Para ultrapassar o impasse, o responsável do ACNUR disse que a organização está a trabalhar com o governo congolês para que o processo comece na próxima semana.
Daniel Roger Tam afirmou que estão disponíveis cinco viaturas, alimentação e técnicos para apoiar o repatriamento logo que as autoridades congolesas confirmem as condições para o acolhimento dos refugiados.

Os quatro mil refugiados fazem parte de um grupo de nove mil que ainda se encontram assentados no campo do Lóvua.

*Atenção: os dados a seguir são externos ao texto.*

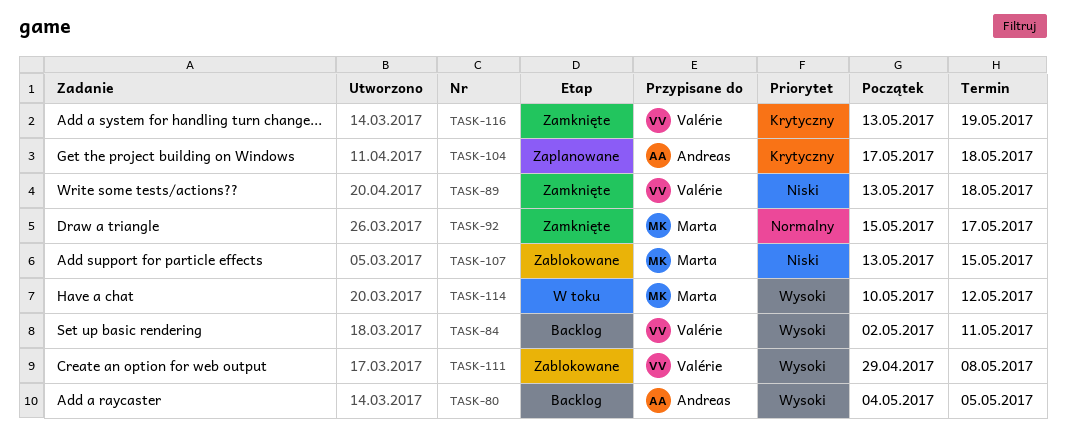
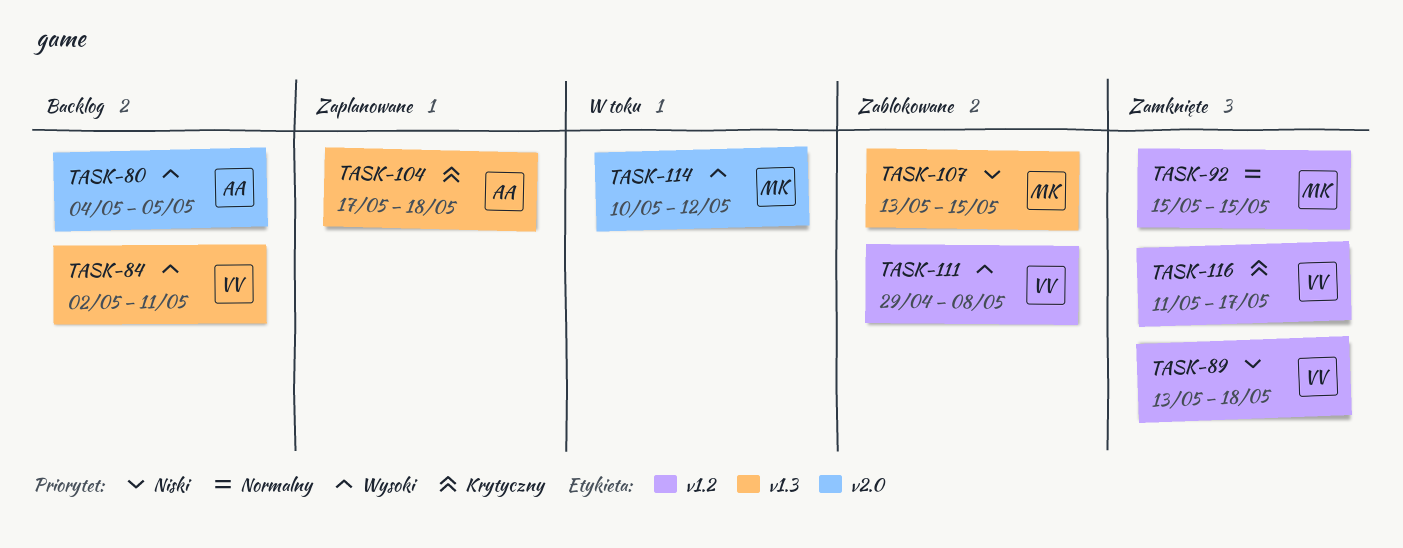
TASK-92, due: May 17 -> May 15
TASK-116, start: May 13 -> May 11
TASK-116, due: May 19 -> May 17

Neste processo, o ACNUR assegura cerca de 20 mil francos congoleses (80 dólares norte-americanos) para a reintegração socioeconómica dos regressados.
Durante o repatriamento voluntário e espontâneo regressaram à RDC 14.724. Deste número 3. 772 são homens, 7.974 crianças e 2.978 mulheres, dos 18. 800 previstos.

O repatriamento voluntário teve início a 19 de Agosto quando um grupo de refugiados decidiu unilateralmente regressar ao país de origem voluntaria e espontaneamente.

O total de cidadãos da RDC na altura acolhidos em Angola, na província da Lunda Norte, em particular, atingiu os 35 mil, destes, 23.684 foram acolhidos no campo de refugiados do Lóvua, enquanto os restantes 11.316 estavam distribuídos pelas comunidades da província.
A migração destes cidadãos derivou da violência generalizada causada por tensões políticas e étnicas na República Democrática do Congo (RDC) em Maio de 2017.